When it comes to humility, it helps me to think about the Annunciation. When the angel Gabriel came down and told Mary she'd be the mother of God, she didn't fight back saying, "b...bu...but I'm not holy enough!" or "b...bu...but I'm scared!" She said "yes," accepted her God-given duty, and got to work. Do the same.
 

redbeard

Hummingbird
Moderator
This thread is inspiring.

I have gotten a lot of cute attention from light skinned Hispanic women in the past.
I just never pursued them. But, I'm going the Eastern Orthodox route and at my parish there's not really any women I can meet here which is fine. I mean, I'm not actively searching for any women currently either... Kinda in a rebuilding stage of my life , but my it's in the back of my mind.

Thank you for sharing @redbeard . Msu God bless your marriage and may y'all have many children.
Thank you. Focus on the faith and God will work everything out for you.
 

redbeard

Hummingbird
Moderator
As a final note about this particular relationship. Quite interestingly, we are both Catholic and we do already have a foundation in our faith. It could however be much stronger. Personally I am exploring it more and more. I'm happy to see she has good family values, goes to church alone. I don't think it's pure coincidence that I came across someone compatible and on the same page at this time, considering my shift in perspective has been over a year in the making, and in some respects much longer than that.
Great to hear from you and I hope you're doing well.

Just remember, shared faith is the foundation of Christian marriage. If you want to marry this girl, you'll have to do it in the Church.

So, hopefully she doesn't go to church alone anymore ;)
 

Feyoder

Woodpecker
They're not of the faith, but they have two qualities that are mission critical

Interesting. How did she become catholic / religious in that case? Purely self-motivated?

A few weeks later I met my future wife...

What a brilliant testament. Thanks.

From my research, I found that my wife noticed the flaws in her parents' marriage and seeks to correct them. She legitimately *hates* divorce. We've spent hours discussing what we want the household to look like, and I now have the utmost confidence that our home is going to be epic.

Just brilliant.

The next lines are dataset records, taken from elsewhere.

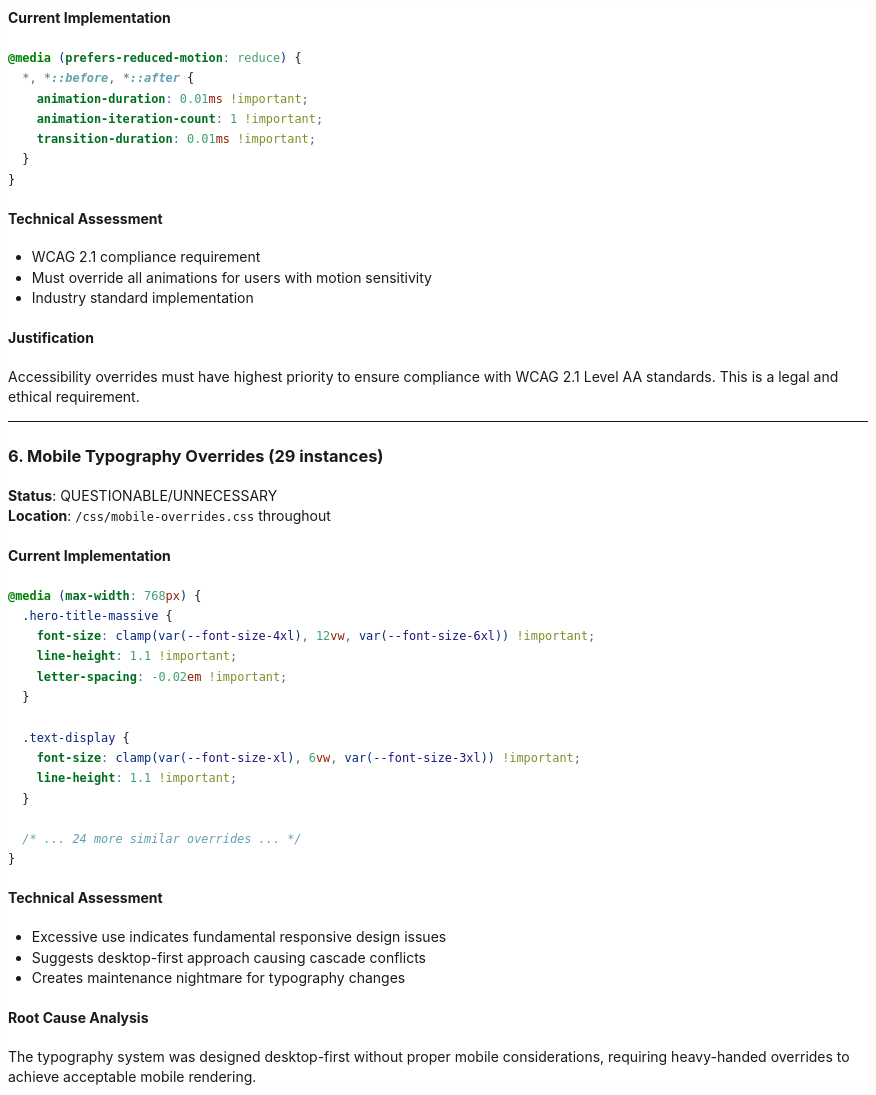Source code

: #### Current Implementation
```css
@media (prefers-reduced-motion: reduce) {
  *, *::before, *::after {
    animation-duration: 0.01ms !important;
    animation-iteration-count: 1 !important;
    transition-duration: 0.01ms !important;
  }
}
```

#### Technical Assessment
- WCAG 2.1 compliance requirement
- Must override all animations for users with motion sensitivity
- Industry standard implementation

#### Justification
Accessibility overrides must have highest priority to ensure compliance with WCAG 2.1 Level AA standards. This is a legal and ethical requirement.

---

### 6. Mobile Typography Overrides (29 instances)
**Status**: QUESTIONABLE/UNNECESSARY  
**Location**: `/css/mobile-overrides.css` throughout

#### Current Implementation
```css
@media (max-width: 768px) {
  .hero-title-massive {
    font-size: clamp(var(--font-size-4xl), 12vw, var(--font-size-6xl)) !important;
    line-height: 1.1 !important;
    letter-spacing: -0.02em !important;
  }
  
  .text-display {
    font-size: clamp(var(--font-size-xl), 6vw, var(--font-size-3xl)) !important;
    line-height: 1.1 !important;
  }
  
  /* ... 24 more similar overrides ... */
}
```

#### Technical Assessment
- Excessive use indicates fundamental responsive design issues
- Suggests desktop-first approach causing cascade conflicts
- Creates maintenance nightmare for typography changes

#### Root Cause Analysis
The typography system was designed desktop-first without proper mobile considerations, requiring heavy-handed overrides to achieve acceptable mobile rendering.

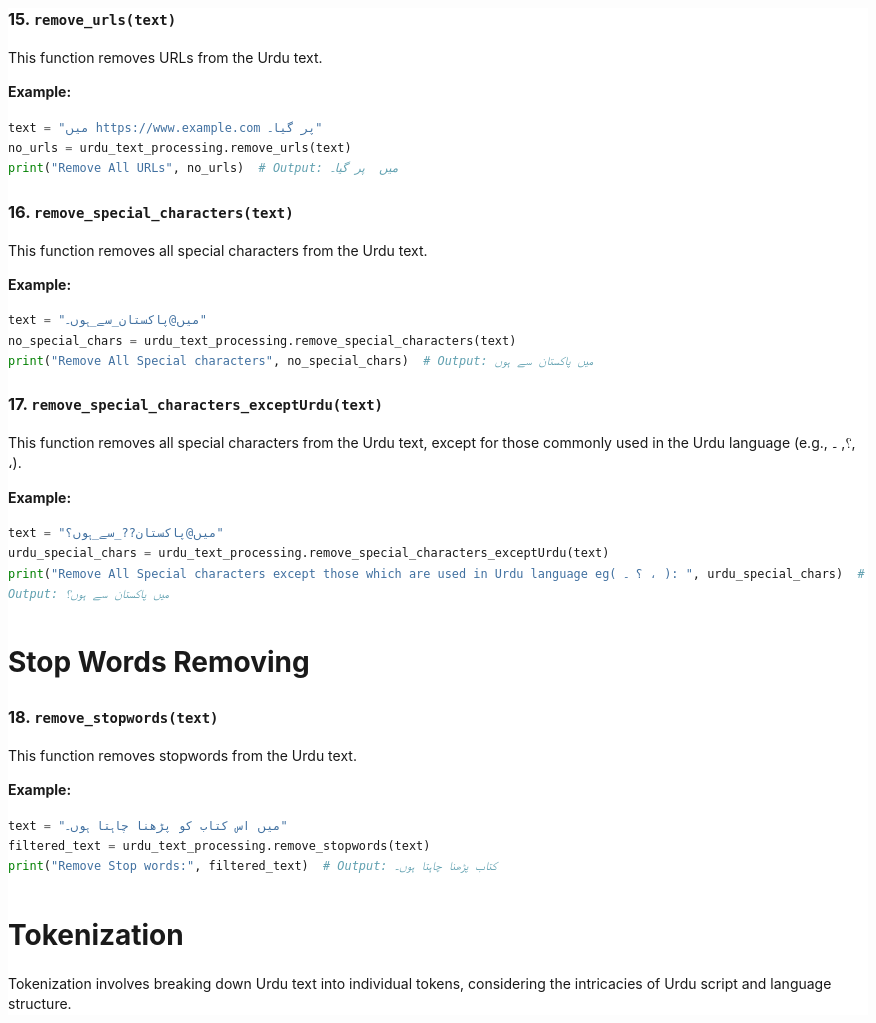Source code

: ### 15. `remove_urls(text)`

This function removes URLs from the Urdu text.

**Example:**

```python
text = "میں https://www.example.com پر گیا۔"
no_urls = urdu_text_processing.remove_urls(text)
print("Remove All URLs", no_urls)  # Output: میں  پر گیا۔
```

### 16. `remove_special_characters(text)`

This function removes all special characters from the Urdu text.

**Example:**

```python
text = "میں@پاکستان_سے_ہوں۔"
no_special_chars = urdu_text_processing.remove_special_characters(text)
print("Remove All Special characters", no_special_chars)  # Output: میں پاکستان سے ہوں
```

### 17. `remove_special_characters_exceptUrdu(text)`

This function removes all special characters from the Urdu text, except for those commonly used in the Urdu language (e.g., ؟, ۔, ،).

**Example:**

```python
text = "میں@پاکستان??_سے_ہوں؟"
urdu_special_chars = urdu_text_processing.remove_special_characters_exceptUrdu(text)
print("Remove All Special characters except those which are used in Urdu language eg( ؟ ۔ ، ): ", urdu_special_chars)  # Output: میں پاکستان سے ہوں؟
```
# Stop Words Removing

### 18. `remove_stopwords(text)`

This function removes stopwords from the Urdu text.

**Example:**

```python
text = "میں اس کتاب کو پڑھنا چاہتا ہوں۔"
filtered_text = urdu_text_processing.remove_stopwords(text)
print("Remove Stop words:", filtered_text)  # Output: کتاب پڑھنا چاہتا ہوں۔
```

# Tokenization

Tokenization involves breaking down Urdu text into individual tokens, considering the intricacies of Urdu script and language structure.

Congratulations.
 

redbeard

Hummingbird
Moderator
Ok I'll chime in on this post. I've been lurking a good while on this forum now. I haven't really posted.
First, congratulations on your marriage Redbird. It is an inspiration for me hearing about a successful marriage. I'll try to keep it short.
I'm cradle catholic.
My last ex, I lived with her, thought I was gonna get married, obviously didn't work.
Tried running game, sometimes worked, sometimes didn't, but I'm very faithful to God, so I always have a guilty conscience.
I am 30yrs old, live in a small town. Now if I do find a girl I will do it correctly by courting.
That being said, there is a girl that goes to my parish.
Lives with her parents, seems devout, I've talked to her a few times, she's more of an acquaintance than anything.
She is 19. Would i just invite her to a coffee after church, or just go ahead and ask the father to court her?
Good question. I echo what @Augustus_Principe said. Become friendly with her and then ask her father if you can court her. Be explicit that the intention is to discern marriage together. Take her on a wholesome date and have her home early.

You should probably brush up on what courtship really is. There aren't many resources out there but a good start is Fr. Ripperger's videos on courtship:


and this book, "Clean Love In Courtship:"

Lastly if you're ever questioning what to do, just ask yourself how you would like your reputation to be at the parish. If you take that man's daughter out, what will he say to the other fathers in the church? Will he say that you were a respectable man, or one to avoid? This is one of the benefits of close communities, it acts as a safeguard against inappropriate behavior.

P.S. Please use proper spelling and grammar on the forum.